A React- native app for recommendation engine that delivers personalized product suggestions in real-time for an e-commerce platform. recommendation system that can be integrated into an e-commerce platform

Stack:

  • AI/ML: Python ( Scikit-learn, TensorFlow/Keras).
  • Backend: Node.js with Express.js for APIs.
  • 3RD-PARTY-API: https://axesso.developer.azure-api.net/ for amazon api access
  • Frontend: React Native for a mobile app.

Documentations

Objective Collect or simulate a dataset containing user interactions and product details.

Overview The recommendation engine is designed to provide personalized product recommendations to users based on their preferences and behavior. It employs machine learning techniques to analyze user interactions, patterns, and product data to generate relevant suggestions.

Key Components

  • Data Preprocessing Cleans and organizes raw input data for training the model. Formats include user-item interactions such as product ratings,

  • Recommendation Model A collaborative filtering algorithm forms the basis of the recommendation engine. It utilizes user-item interaction matrices to identify patterns and similarities between users and products.
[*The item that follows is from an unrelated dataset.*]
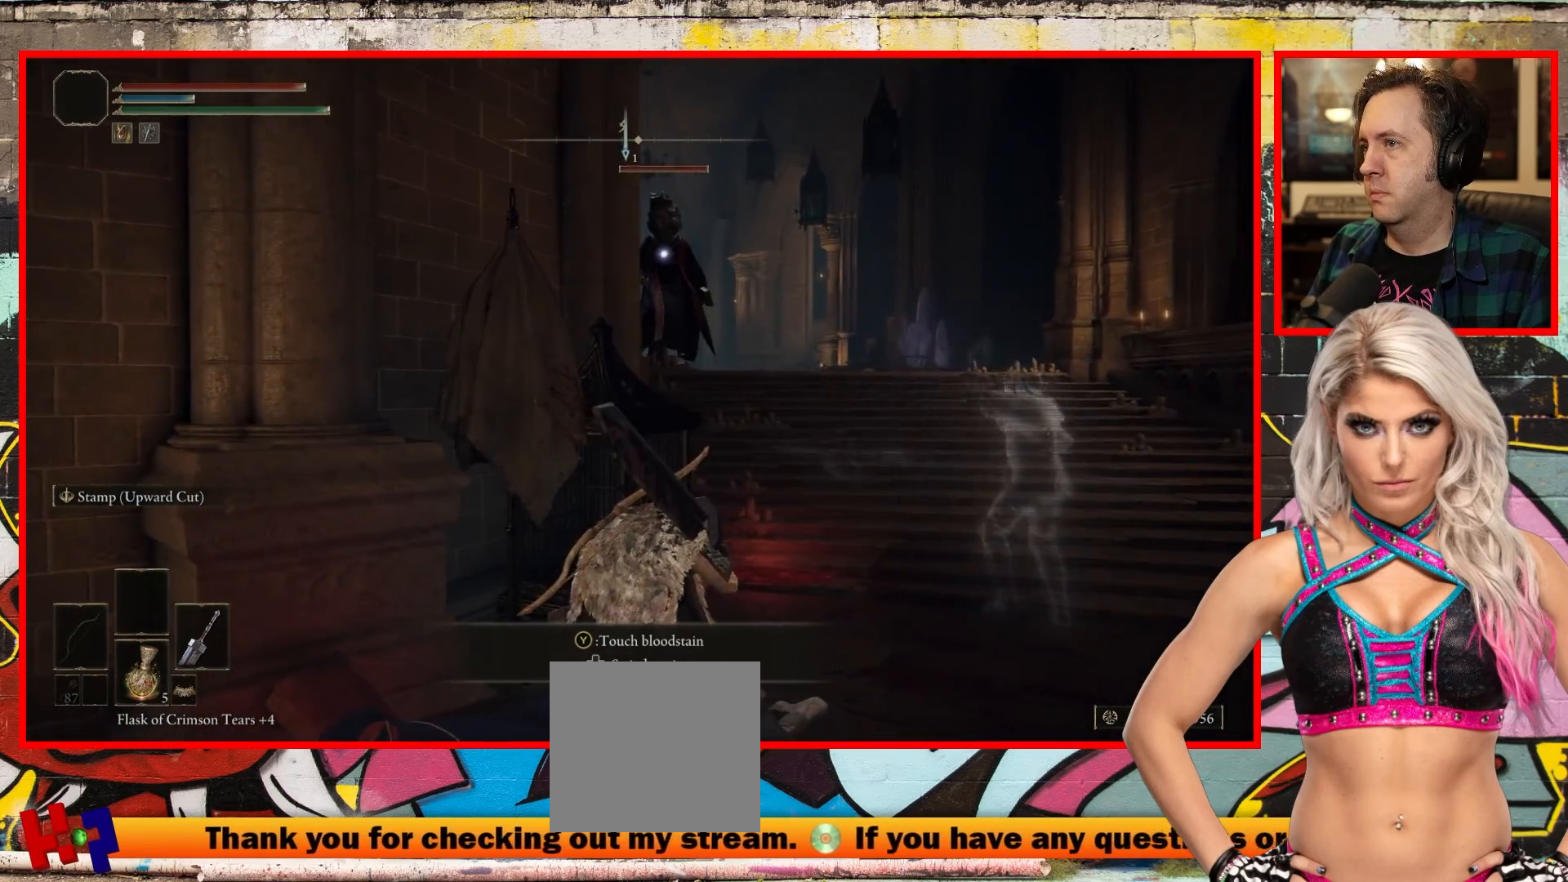
{"buttons": [], "left_stick": "down-left", "right_stick": "center", "events": []}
  • Model Training The recommendation model is trained using historical user data. Key techniques include: Matrix Factorization (e.g., Singular Value Decomposition - SVD).
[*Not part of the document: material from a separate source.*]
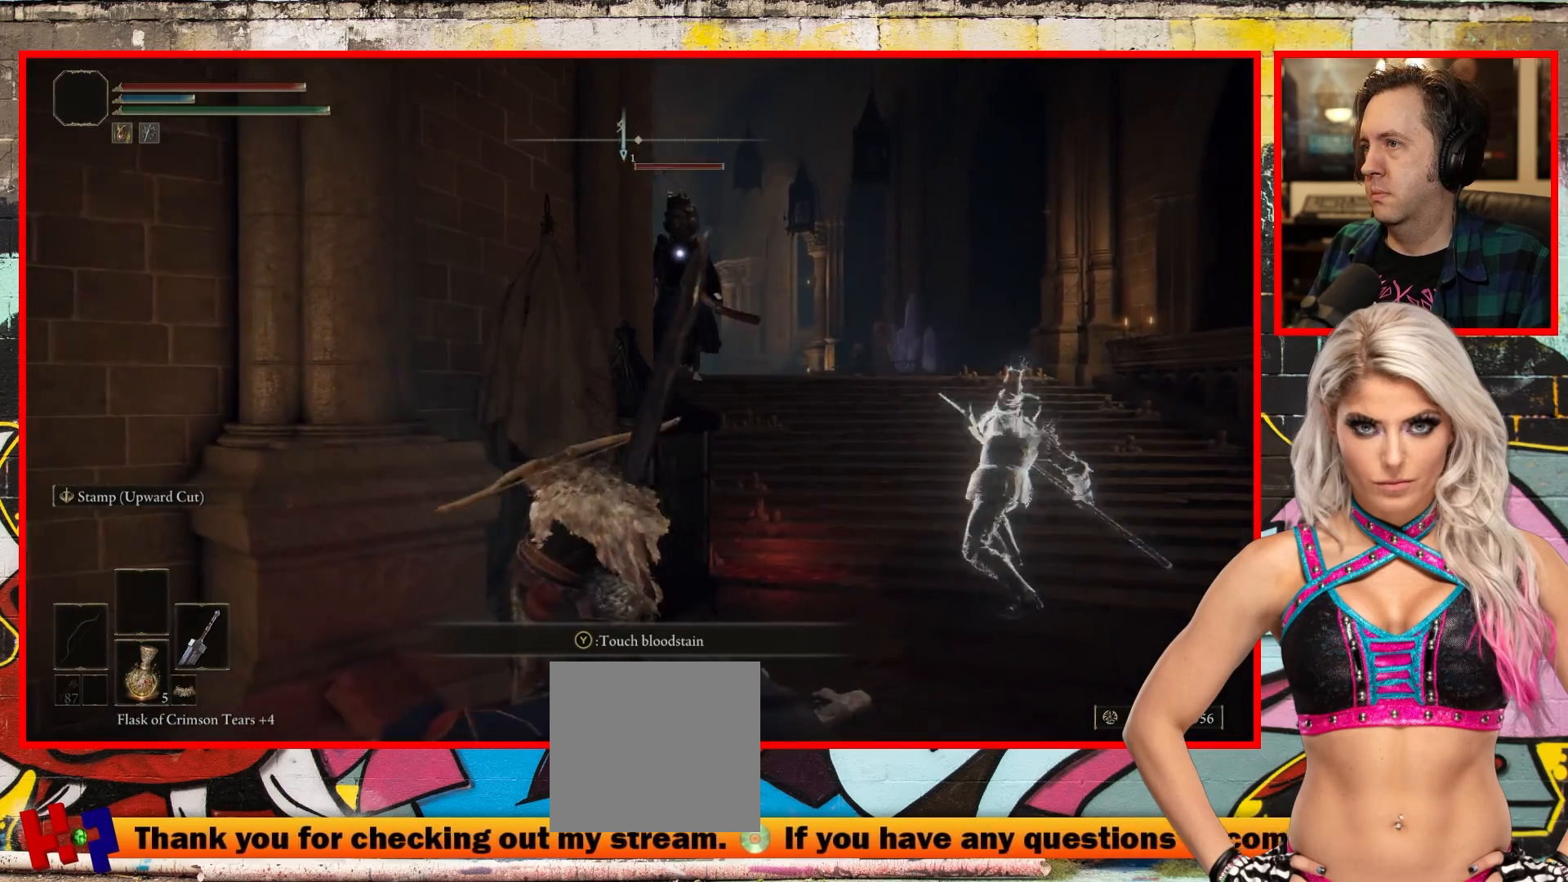
{"buttons": [], "left_stick": "up-right", "right_stick": "center", "events": [[133, "left_stick", "center"], [333, "left_stick", "up-right"]]}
  • Recommendation Retrieval After training, the model can predict products of interest for each user. Recommendations are sorted based on predicted relevance.

Api Endpoints

BUILD MODEL

Trigger the process to build or train the recommendation model.

Endpoint GET /model/build

Response

200 OK (When the model is successfully built)

{
  "message": "Recommendation model built successfully."
}

GET USER RECOMMENDATION

Fetch personalized product recommendations for a specific user, including detailed product information from Amazon.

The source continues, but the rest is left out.